Nvidia has signed up to a $40 billion cash and shares agreement to acquire Arm from Softbank. Softbank will retain an interest in Arm, with a stake of approx 10 per cent. In a press release Nvidia heralded the deal as bringing together its leadership in artificial intelligence with Arm's vast computing ecosystem "to drive innovation for all customers". Nvidia also made statements which address government, regulatory, and industry worries about this significant acquisition.
"Simon Segars and his team at Arm have built an extraordinary company that is contributing to nearly every technology market in the world. Uniting Nvidia's AI computing capabilities with the vast ecosystem of Arm's CPU, we can advance computing from the cloud, smartphones, PCs, self-driving cars and robotics, to edge IoT, and expand AI computing to every corner of the globe," said Nvidia CEO Jensen Huang about the potential he sees in this deal. "This combination has tremendous benefits for both companies, our customers, and the industry. For Arm's ecosystem, the combination will turbocharge Arm's R&D capacity and expand its IP portfolio with Nvidia's world-leading GPU and AI technology."
Understandably Softbank, which is highly motivated to liquidise its investment, welcomed the deal as being highly attractive for Nvidia, Arm, and the UK. Simon Segars, CEO of Arm, agreed that Arm and Nvidia are a good match, sharing a vision for energy efficient computing to address a host of pressing issues, with strong commitment to long term R&D to reach their goals.
In its press release about the deal, Nvidia has made a number of statements designed to ease government, regulatory, and industry tensions about the deal. Key statements addressing concerns about Arm's UK base, and Nvidia's position on open-licensing were made, which I have summarised below.
Firstly, Nvidia pledges to expand Arm's R&D presence in Cambridge, UK, building "a new global centre of excellence in AI research at Arm's Cambridge campus". Furthermore, Nvidia says it will invest in a state-of-the-art, Arm-powered AI supercomputer, training facilities for developers and a startup incubator packed with world-class research talent. The UK base will be a platform for innovation and industry partnerships in fields such as healthcare, robotics and self-driving cars, asserts Nvidia.

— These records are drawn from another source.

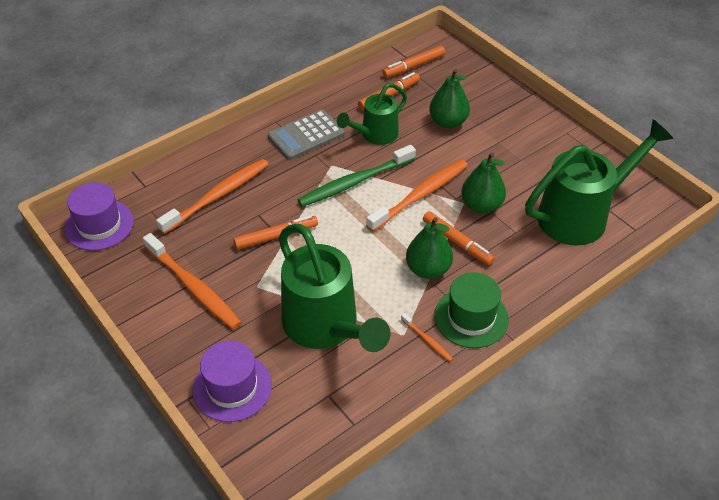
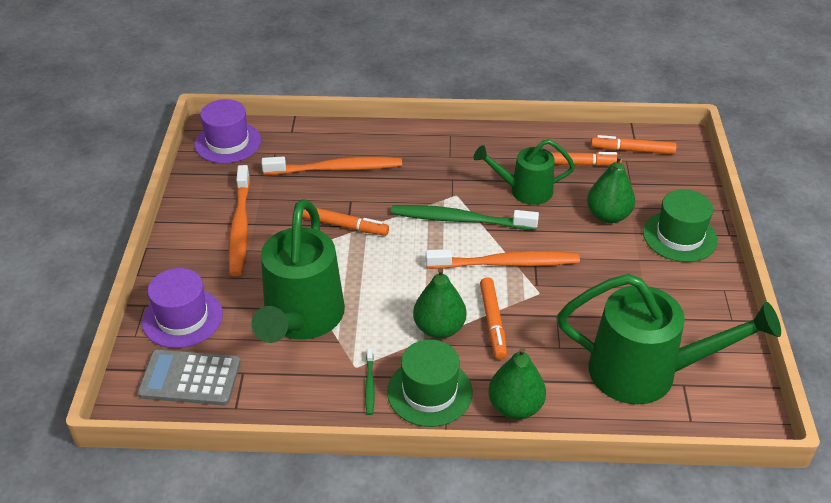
camera: 40 degrees right, 5 degrees down
grey calculator [268,109,345,160] -> grey calculator moved to [137,350,241,406]
orange toothbrush [401,313,453,362] -> green toothbrush [365,348,375,415]
green pear [461,153,506,214] -> green pear moved to [488,347,546,419]
none -> green hat [643,189,718,262]

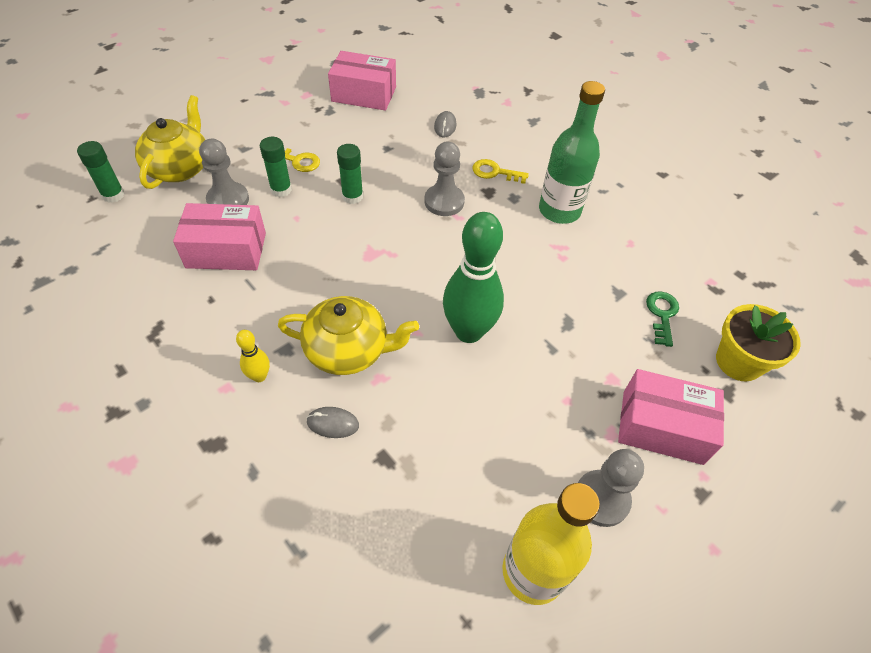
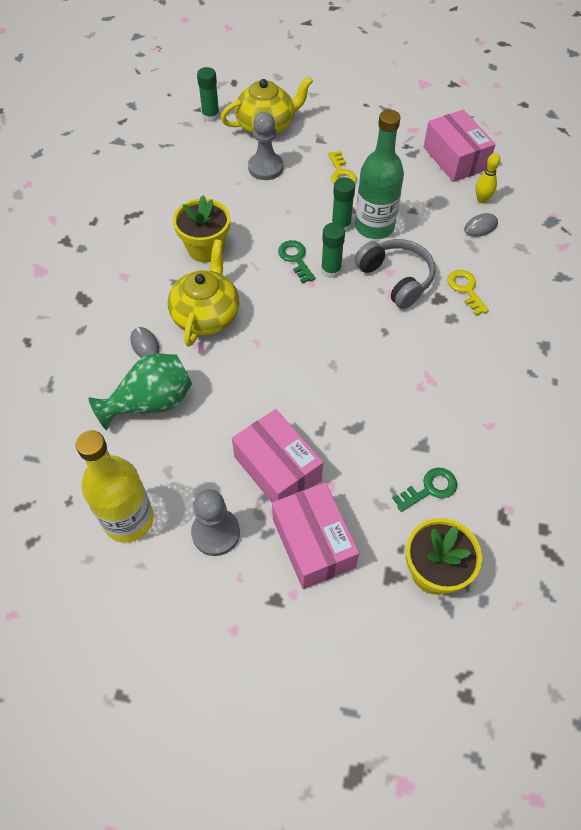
camera: 55 degrees right, 5 degrees up
pink box [173,203,266,270] -> pink box moved to [232,409,323,502]
yellow bowling pin [236,330,270,382] -> yellow bowling pin moved to [476,153,500,203]
green glue stick [260,137,292,197] -> green glue stick moved to [321,223,345,278]
yellow teapot [278,296,419,375] -> yellow teapot turned 135 degrees counterclockwise [168,239,240,347]
grey pawn [424,142,465,216] -> grey headphones [355,239,435,309]
green bowling pin [443,212,504,343] -> none
green bottle [539,81,605,224] -> green bottle moved to [355,110,404,239]
none -> green vase [88,353,192,430]
none -> yellow flower pot [173,195,230,263]
none -> green key [278,240,315,284]

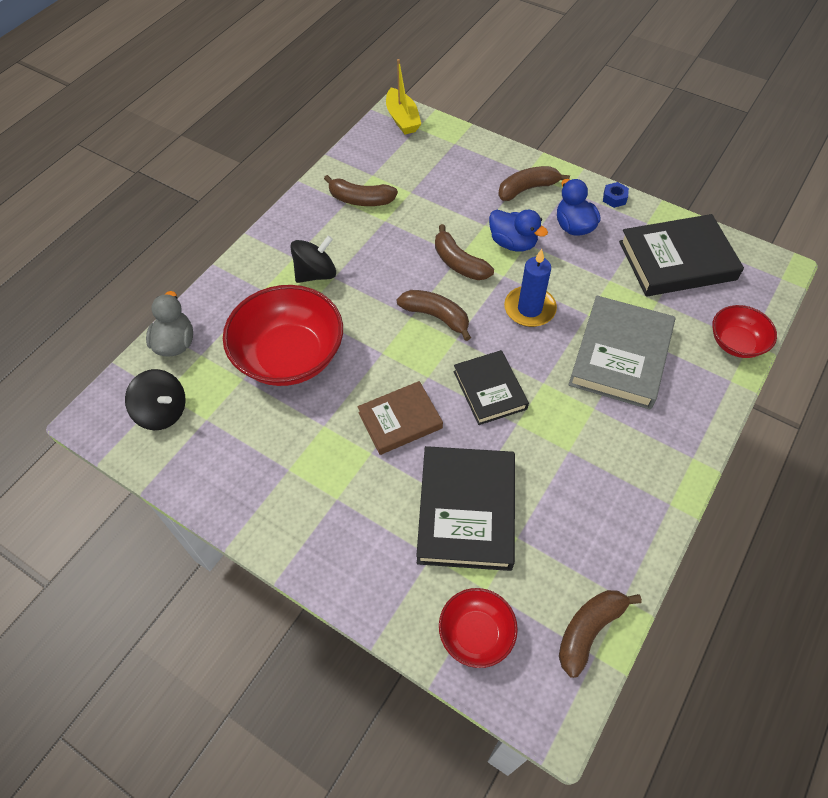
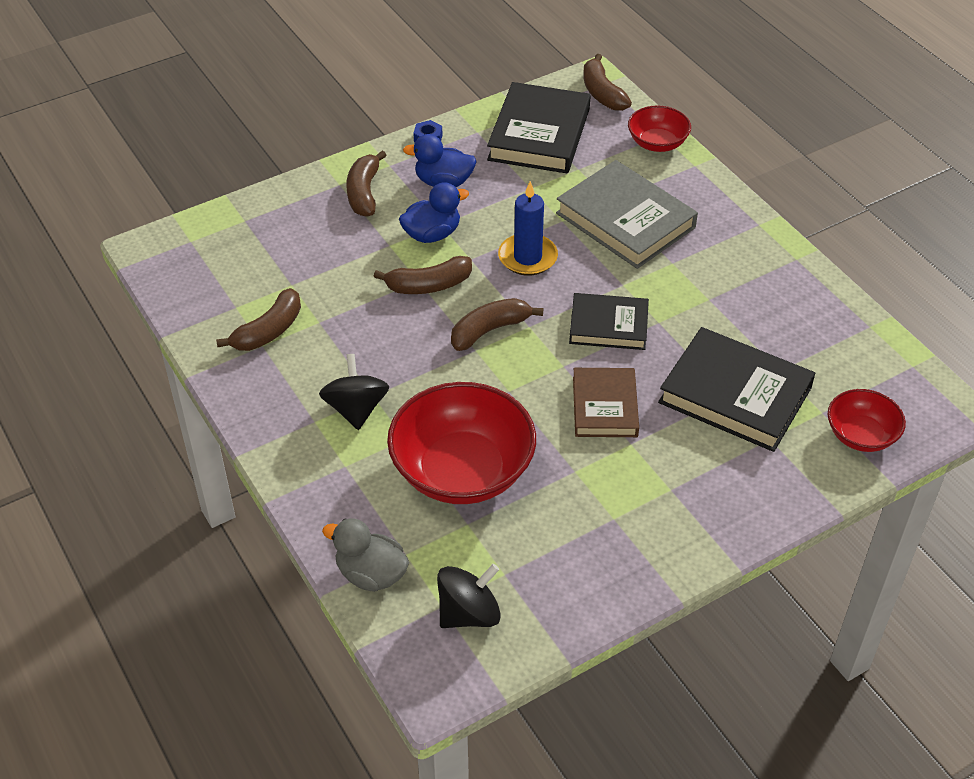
camera: 65 degrees left, 10 degrees down
yellow boat [386,59,421,135] -> none
brown banana [559,590,642,678] -> brown banana moved to [583,54,632,111]

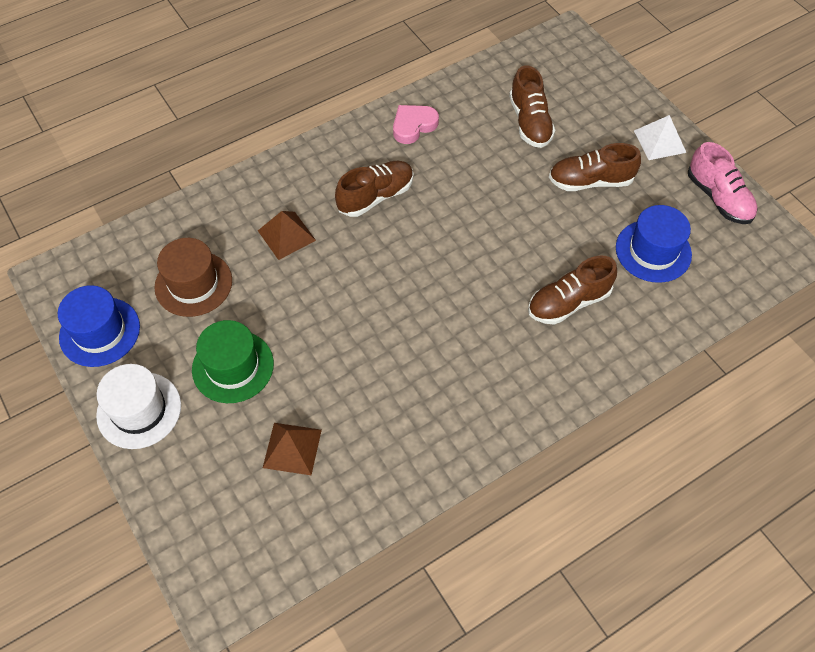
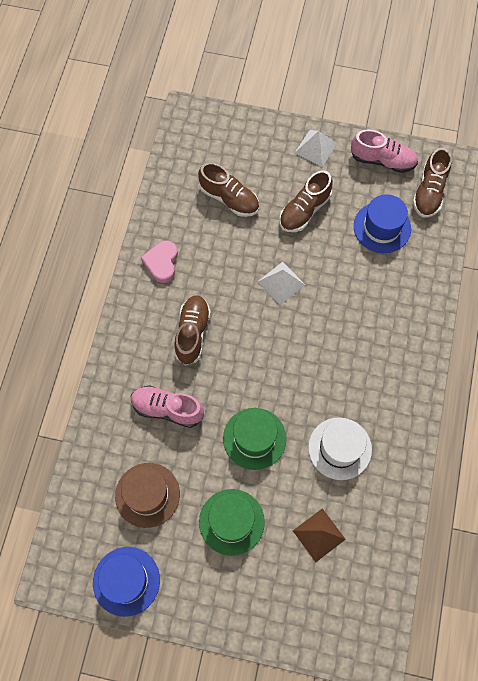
camera: 45 degrees left, 10 degrees up
white hat [96,364,181,449] -> white hat moved to [308,417,372,480]
brown pyramid [258,211,316,260] -> pink shoe [131,386,204,428]
brown shoe [528,255,617,325] -> brown shoe moved to [413,148,452,217]
none -> green hat [223,408,286,470]
none -> white pyramid [257,262,305,305]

Understandably, a number of Arm tech licensees see a potential for changes in Arm's business model that will not be in their favour. Nvidia appears to pledge that it won't change the Arm open-licensing model. Moreover, it says that it will maintain "the global customer neutrality that has been foundational to its success, with 180 billion chips shipped to-date by its licensees". It is teased that going forward Arm partners could benefit from Nvidia's numerous processor innovations too.
Before this deal goes forward Nvidia and Softbank will be looking for regulatory approvals for the UK, China, the European Union and the United States. If all goes as planned the deal is expected to close in about 18 months.
Is Nvidia a safe pair of hands?
Arm co-founder Hermann Hauser was on BBC Radio 4 this morning talking about Softbank's sale of Arm to Nvidia. Hauser didn't hold back, calling the takeover an "absolute disaster," which would destroy Arm's business model and lead to job losses at the Cambridge HQ and elsewhere in the UK. Hauser pointed out that any assurances made about jobs must be legally enforceable or we could see the situation evolve soemwhat like Kraft's takeover of Cadbury in 2010.
The BBC reports that leading figures in the Cambridge technology sector have recently lobbied Downing Street, "calling for ministers to intervene to bring Arm back under UK ownership." With the UK government making noises about having a trillion dollar tech company in the British isles, and highlighting the fact it wants to be able to use state aid to advance UK industries, it will be interesting to see how this develops.
Nvidia will host a webcast and conference call at 5.30 am PT (13.30 BST) today.